Torino, Auditorium RAI “A.Toscanini”, Concerti d’autunno 2021.
Orchestra Sinfonica Nazionale RAI
Direttore James Conlon
Violino Nikolaj Szeps-Znaider
Johannes Brahms: Concerto in re maggiore per violino e orchestra op.77; Dmitrij Šostakovič: Sinfonia n. 12 in re minore op. 112 “L’anno1917”
Torino, 25 novembre 2021
Per il quinto concerto della Stagione d’autunno dell’OSNR, dopo anni passati come direttore principale dell’orchestra, ritorna sul podio dell’auditorio di via Rossini l’americano James Conlon con il concerto per violino di Brahms e la 12° sinfonia di Šostakovič, ivi mai eseguita. Al violino il quarantasettenne danese Nikolaj Szeps-Znaider che annovera successi internazionali e apprezzate registrazioni discografiche sia come strumentista che come direttore d’orchestra. Il concerto di Brahms nato sotto l’egida e i consigli dell’amico e virtuoso, il più apprezzato di metà ’800, Joseph Joachim dà agio al solista di dispiegare sia valentia tecnica che sensibilità. Avvalendosi del caldo e suadente suono del suo preziosissimo Guarnieri del Gesù 1741 “Kreisler”, Nikolaj ha conquistato il pubblico che avendolo insistentemente e calorosamente applaudito si è conquistato un bis: La Sarabanda dalla 2°partita per violino solo di J.S.Bach. Meravigliosa esecuzione se pur lontana da pregiudiziali filologiche.

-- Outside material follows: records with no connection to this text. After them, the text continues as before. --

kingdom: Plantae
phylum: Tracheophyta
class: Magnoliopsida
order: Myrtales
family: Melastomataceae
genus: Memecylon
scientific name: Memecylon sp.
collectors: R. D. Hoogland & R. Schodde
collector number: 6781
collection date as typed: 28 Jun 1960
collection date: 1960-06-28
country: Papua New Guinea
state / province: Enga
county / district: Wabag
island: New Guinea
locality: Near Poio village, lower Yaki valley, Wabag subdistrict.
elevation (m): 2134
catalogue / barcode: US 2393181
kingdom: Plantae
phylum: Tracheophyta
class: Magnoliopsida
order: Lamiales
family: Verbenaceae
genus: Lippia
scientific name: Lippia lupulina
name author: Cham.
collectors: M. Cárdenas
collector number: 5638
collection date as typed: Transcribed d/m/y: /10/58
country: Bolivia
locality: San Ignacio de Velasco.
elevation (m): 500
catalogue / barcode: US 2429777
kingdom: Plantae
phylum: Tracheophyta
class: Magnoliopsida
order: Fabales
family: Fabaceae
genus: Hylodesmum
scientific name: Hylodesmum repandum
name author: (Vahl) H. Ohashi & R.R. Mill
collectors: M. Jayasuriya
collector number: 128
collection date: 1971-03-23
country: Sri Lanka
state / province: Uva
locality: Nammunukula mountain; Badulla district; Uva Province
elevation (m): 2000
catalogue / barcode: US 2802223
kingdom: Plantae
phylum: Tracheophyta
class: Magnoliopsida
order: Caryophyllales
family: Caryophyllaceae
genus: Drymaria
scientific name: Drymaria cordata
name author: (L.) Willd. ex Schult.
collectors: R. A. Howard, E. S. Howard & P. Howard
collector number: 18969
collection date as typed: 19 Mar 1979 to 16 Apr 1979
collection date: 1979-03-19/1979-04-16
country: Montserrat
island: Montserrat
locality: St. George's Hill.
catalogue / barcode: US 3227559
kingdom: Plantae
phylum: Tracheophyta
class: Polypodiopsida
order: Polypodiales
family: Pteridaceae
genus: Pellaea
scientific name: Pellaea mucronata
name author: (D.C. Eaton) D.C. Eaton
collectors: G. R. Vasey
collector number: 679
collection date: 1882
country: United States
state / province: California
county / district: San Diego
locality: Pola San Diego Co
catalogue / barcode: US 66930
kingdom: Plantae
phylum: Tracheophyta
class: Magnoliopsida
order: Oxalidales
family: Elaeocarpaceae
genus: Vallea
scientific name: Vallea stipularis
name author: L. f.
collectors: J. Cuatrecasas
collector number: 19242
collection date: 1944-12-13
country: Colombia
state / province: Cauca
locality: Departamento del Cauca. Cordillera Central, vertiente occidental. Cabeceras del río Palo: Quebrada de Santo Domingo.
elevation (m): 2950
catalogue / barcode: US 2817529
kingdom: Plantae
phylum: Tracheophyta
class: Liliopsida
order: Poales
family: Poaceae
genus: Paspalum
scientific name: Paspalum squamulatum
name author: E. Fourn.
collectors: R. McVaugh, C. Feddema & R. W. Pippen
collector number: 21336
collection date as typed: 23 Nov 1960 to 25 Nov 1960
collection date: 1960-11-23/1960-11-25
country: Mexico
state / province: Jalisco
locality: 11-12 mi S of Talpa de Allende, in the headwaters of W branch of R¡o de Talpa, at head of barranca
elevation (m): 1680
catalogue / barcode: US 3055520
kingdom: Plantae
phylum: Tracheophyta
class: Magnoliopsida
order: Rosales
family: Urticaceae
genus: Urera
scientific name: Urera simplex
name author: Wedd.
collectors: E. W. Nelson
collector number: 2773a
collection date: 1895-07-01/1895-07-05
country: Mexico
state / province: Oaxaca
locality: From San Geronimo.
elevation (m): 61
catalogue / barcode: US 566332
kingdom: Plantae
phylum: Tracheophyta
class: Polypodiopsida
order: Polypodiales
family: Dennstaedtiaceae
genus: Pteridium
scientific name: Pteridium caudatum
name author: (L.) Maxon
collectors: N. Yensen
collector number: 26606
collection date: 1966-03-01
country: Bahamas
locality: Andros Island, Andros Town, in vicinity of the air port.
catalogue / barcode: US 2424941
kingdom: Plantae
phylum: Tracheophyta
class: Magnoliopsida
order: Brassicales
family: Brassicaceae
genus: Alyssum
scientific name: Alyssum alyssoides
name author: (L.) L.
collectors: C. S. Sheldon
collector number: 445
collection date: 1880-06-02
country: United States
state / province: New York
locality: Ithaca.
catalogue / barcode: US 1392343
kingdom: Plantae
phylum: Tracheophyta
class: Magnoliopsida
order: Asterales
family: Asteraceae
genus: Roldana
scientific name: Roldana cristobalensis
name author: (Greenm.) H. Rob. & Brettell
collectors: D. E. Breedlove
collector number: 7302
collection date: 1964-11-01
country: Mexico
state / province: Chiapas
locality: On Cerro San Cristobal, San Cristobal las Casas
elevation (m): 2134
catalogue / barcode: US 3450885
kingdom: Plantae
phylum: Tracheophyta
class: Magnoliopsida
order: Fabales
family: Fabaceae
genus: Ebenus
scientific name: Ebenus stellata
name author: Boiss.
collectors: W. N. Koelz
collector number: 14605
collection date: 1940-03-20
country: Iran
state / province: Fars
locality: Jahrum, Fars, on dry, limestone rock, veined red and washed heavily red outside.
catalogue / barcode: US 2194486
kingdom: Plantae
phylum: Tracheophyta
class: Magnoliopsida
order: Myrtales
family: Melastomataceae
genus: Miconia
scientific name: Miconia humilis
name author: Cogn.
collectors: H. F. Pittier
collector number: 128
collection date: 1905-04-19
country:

L’orchestra che, nel rispetto del violino, in Brahms aveva morso il freno, nella 12° di Šostakovič si è “scatenata”. Ottoni e percussioni ci hanno dato dentro come di più non si potrebbe. L’OSNR ha un’ottima forma e qui ne ha abbondantemente approfittato. La sinfonia, in teoria, dovrebbe illustrare episodi che portano alla Rivoluzione d’ottobre e al “sol dell’avvenire. Si sa che l’autore, in periodo staliniano, era vissuto in preda al terrore, nel 1961, anno della sinfonia, il terrore non c’era più ma conveniva mantenere posizione e privilegi e quindi compiacere i manovratori. Non doveva essergli costato troppo scrivere sulla partitura didascalie che inneggiassero alla storia rivoluzionaria e ai suoi protagonisti, ben consapevole che i suoni, in realtà, parlano una lingua impossibile da decriptare in racconto esplicito. Nella 12° sinfonia, senza “programma” e senza farne impropriamente un poema sinfonico, sentiamo una musica, dalla netta derivazione mahleriana, molto ben strutturata e orchestrata. Eccessivamente bombastica ed esteriore lo è, ma una volta tanto, non troppo spesso, la si può anche programmare ed evitare che, dimenticata in archivi polverosi, se la mangino i topi. E’ un impegnativo esercizio per ottoni, legni e percussioni quindi un molto buon allenamento che mette in mostra e fa apprezzare, come avvenuto questa sera, le doti di queste sezioni, che Conlon ha singolarmente fatto alzare per cogliere l’applaudo finale. Conlon nel repertorio russo, come in tutto quello novecentesco, si muove consapevole, agile e pronto. Il rado pubblico presente, affascinato e conquistato dalla qualità dell’esecuzione nonché stordito dal frastuono di timpani e grancasse, ha lungamente festeggiato l’orchestra e il direttore.